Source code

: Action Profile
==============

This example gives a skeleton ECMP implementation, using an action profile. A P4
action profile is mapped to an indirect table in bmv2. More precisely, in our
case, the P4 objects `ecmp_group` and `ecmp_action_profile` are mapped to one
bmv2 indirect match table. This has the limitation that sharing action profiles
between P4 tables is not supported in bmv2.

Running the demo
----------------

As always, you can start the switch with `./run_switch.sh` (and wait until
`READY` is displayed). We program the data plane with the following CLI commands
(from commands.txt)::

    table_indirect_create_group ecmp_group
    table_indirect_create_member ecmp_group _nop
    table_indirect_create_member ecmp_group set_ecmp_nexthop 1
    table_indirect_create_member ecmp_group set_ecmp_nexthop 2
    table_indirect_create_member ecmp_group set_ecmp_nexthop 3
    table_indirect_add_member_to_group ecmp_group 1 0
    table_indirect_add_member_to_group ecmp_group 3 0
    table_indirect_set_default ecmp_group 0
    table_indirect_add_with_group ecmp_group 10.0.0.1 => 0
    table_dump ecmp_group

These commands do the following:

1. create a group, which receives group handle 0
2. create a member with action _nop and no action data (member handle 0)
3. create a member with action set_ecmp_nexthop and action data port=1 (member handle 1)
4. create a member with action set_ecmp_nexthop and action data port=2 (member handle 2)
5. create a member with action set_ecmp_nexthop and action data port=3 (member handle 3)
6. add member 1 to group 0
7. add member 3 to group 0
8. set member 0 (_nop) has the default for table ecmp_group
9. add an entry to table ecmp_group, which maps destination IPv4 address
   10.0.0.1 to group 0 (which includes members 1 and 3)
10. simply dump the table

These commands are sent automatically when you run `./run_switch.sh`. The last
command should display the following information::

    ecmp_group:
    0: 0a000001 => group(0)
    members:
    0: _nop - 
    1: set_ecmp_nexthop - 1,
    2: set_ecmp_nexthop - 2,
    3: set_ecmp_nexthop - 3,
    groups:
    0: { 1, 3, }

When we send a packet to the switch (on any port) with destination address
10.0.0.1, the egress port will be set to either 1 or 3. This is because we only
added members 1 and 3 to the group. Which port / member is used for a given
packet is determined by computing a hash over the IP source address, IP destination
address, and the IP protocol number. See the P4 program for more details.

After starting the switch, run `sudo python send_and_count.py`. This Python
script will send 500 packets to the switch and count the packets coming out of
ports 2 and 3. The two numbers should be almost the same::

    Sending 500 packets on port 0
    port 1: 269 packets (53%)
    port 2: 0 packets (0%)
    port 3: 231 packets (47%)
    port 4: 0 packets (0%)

┄┄┄┄┄┄┄┄┄┄┄┄┄┄┄┄┄┄┄┄

#### JOB
Look over the listing above and copy each line that contains "commands".

#### RESULT OF THE TASK
`READY` is displayed). We program the data plane with the following CLI commands
(from commands.txt)::
These commands do the following:
These commands are sent automatically when you run `./run_switch.sh`. The last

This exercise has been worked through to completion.